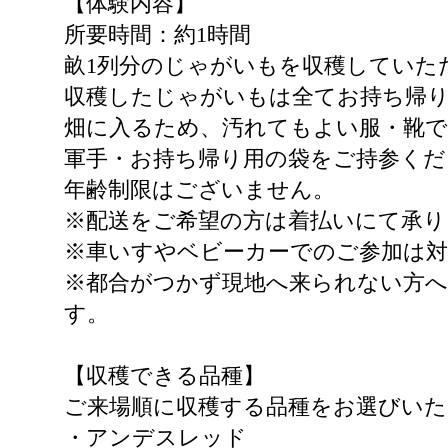
【体験内容】
所要時間：約1時間
畝1列分のじゃがいもを収穫していた
収穫したじゃがいもは全てお持ち帰
畑に入るため、汚れてもよい服・靴
軍手・お持ち帰り用の袋をご持参くだ
年齢制限はございません。
※配送をご希望の方は着払いにて承り
※車いすやベビーカーでのご参加は
※都合がつかず現地へ来られない方
す。
【収穫できる品種】
ご来場順に収穫する品種をお選びいた
・アンデスレッド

- - -

### REQUIRED ACTION
Each line from the one containing "年齢制限はございません。" through the last line of the material must be restated word for word, with no other text.

### OUTPUT FOR THIS TASK
年齢制限はございません。
※配送をご希望の方は着払いにて承り
※車いすやベビーカーでのご参加は
※都合がつかず現地へ来られない方
す。
【収穫できる品種】
ご来場順に収穫する品種をお選びいた
・アンデスレッド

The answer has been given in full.